In his popular book "The Lean Startup" Eric Ries introduces a systematic approach how startups evaluate and incrementally build their products through controlled experiments to find out what the customers need.
[If you haven't read the book yet, I would highly recommend it 🤓]
He also says that the questions isn't
"Can this product be built?"
but instead the questions are
"Should this product be built?"
"Can we build a sustainable business around this set of products and services?"
Nearly every product idea that comes up in your head can be built with the incredible possibilities we have today, but the really important question is if this product has some reason for existence.
If your product isn't doing something that solves a persons problem you will have a hard time charging money for it. And sometimes even when it solves a problem you can have trouble building a business around it that is profitable.

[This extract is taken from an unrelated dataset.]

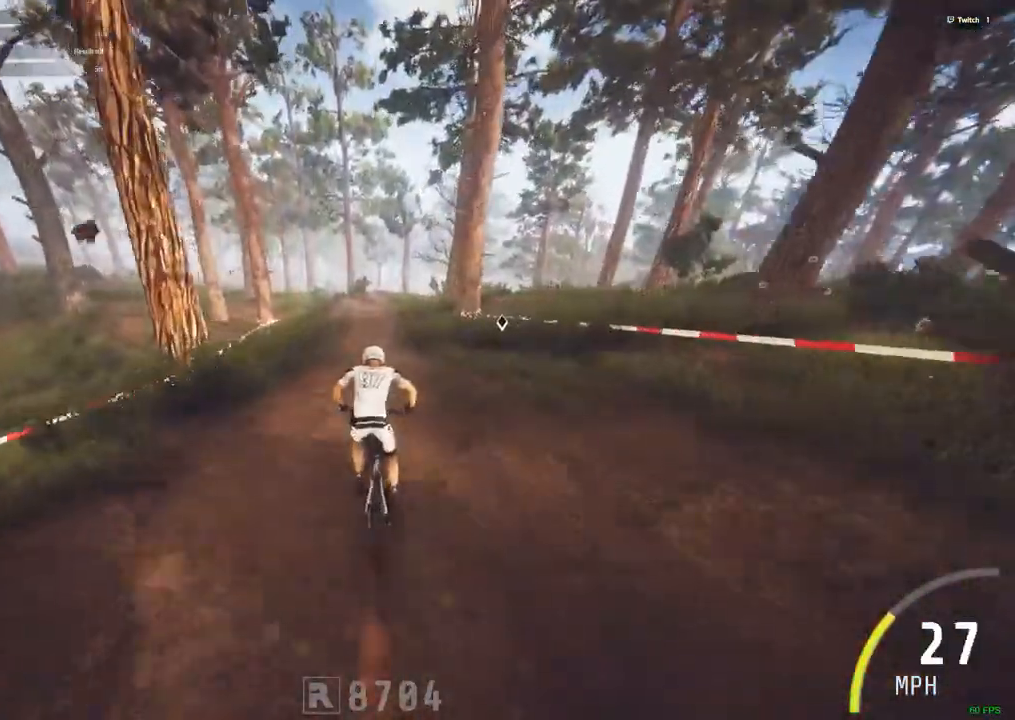
Gameplay with keyboard and mouse; each line is a JSON object with the keys and mouse buttons held at the frame after it. "events" lists presses ("down") and releases ("up") of ".", "/", "0", "1", "2", "3", "4", "5", "6", "7", "8", "9", "a", "alt_l", "alt_r", "b", "backslash", "backspace", "c", "caps_lock", "comma", "ctrl_l", "ctrl_r", "d", "down", "e", "equals", "escape", "f", "f1", "f10", "f11", "f12", "f2", "f3", "f4", "f5", "f6", "f7", "f8", "f9", "g", "h", "i", "j", "k", "l", "lbracket", "left", "m", "minus", "n", "num0", "num1", "num2", "num3", "num4", "num5", "num6", "num7", "num8", "num9", "o", "p", "q", "quote", "r", "rbracket", "return", "right", "s", "semicolon", "shift_l", "shift_r", "space", "super", "t", "tab", "tilde", "u", "up", "v", "w", "x", "y", "z", "mouse_left", "mouse_wheel" and "mouse_right" between this image and that frame as [ms after this image, input, new state], when the widget could be followed in between. "mouse_left", "mouse_wheel", "mouse_right" = the "left", "wheel", "right" buttons of the "mouse" list. No other keys are recorded. "wheel" means that the mouse wheel is clicked or scrolled. Mouse movement is not recorded.
{"keys": [], "mouse": [], "events": [[234, "c", "down"], [284, "c", "up"], [284, "ctrl_r", "up"]]}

Too often founders forget to ask that questions before building a product and invest a lot of time, energy and money into something that just won't work out as a company.
This happens a lot when new technologies come up and founders try to rebuild existing products with this technology because they can (or find it technologically challenging).

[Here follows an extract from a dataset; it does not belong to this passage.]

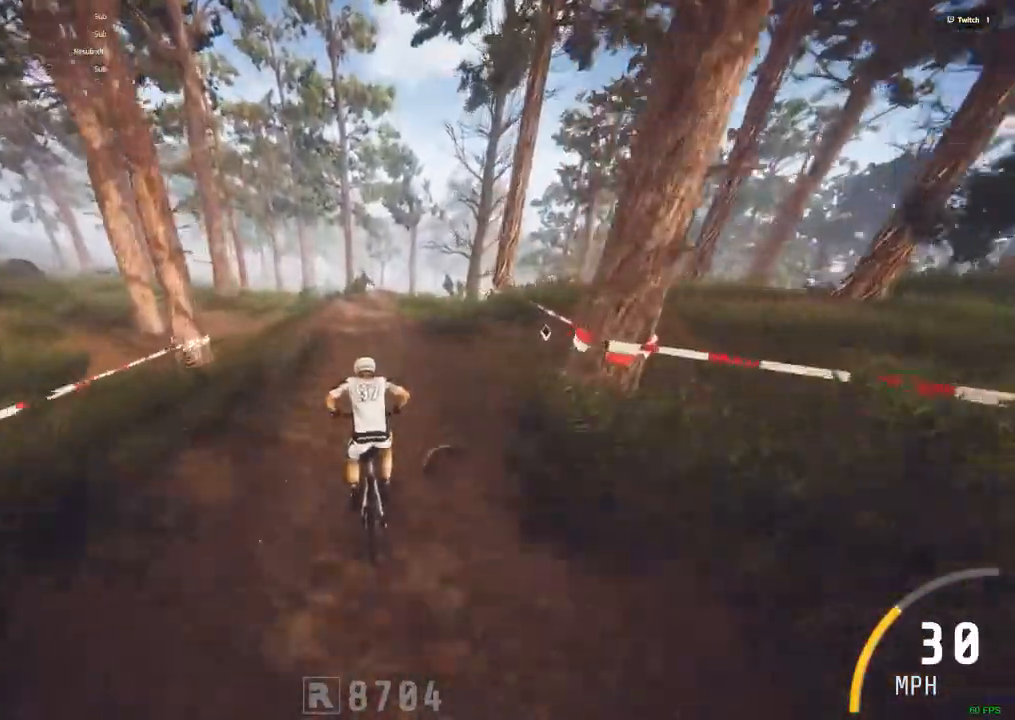
{"keys": ["alt_r"], "mouse": [], "events": [[17, "alt_r", "down"]]}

These "Like Typeform but with Blockchain" or "Waterbottle with Face-Recognition" (🤷♂️) never work, because they focus on the technology - the "can it be built" - instead of on the "should it be built" or "does ist solve a problem?".
Always make sure you don't get lost in the wrong questions and tasks as you develop your product and build your startup. Always focus on the customer and solving their problems with the help of your product. If you lose sight of the customer and put the technical challenge in the focus, it will rarely end well.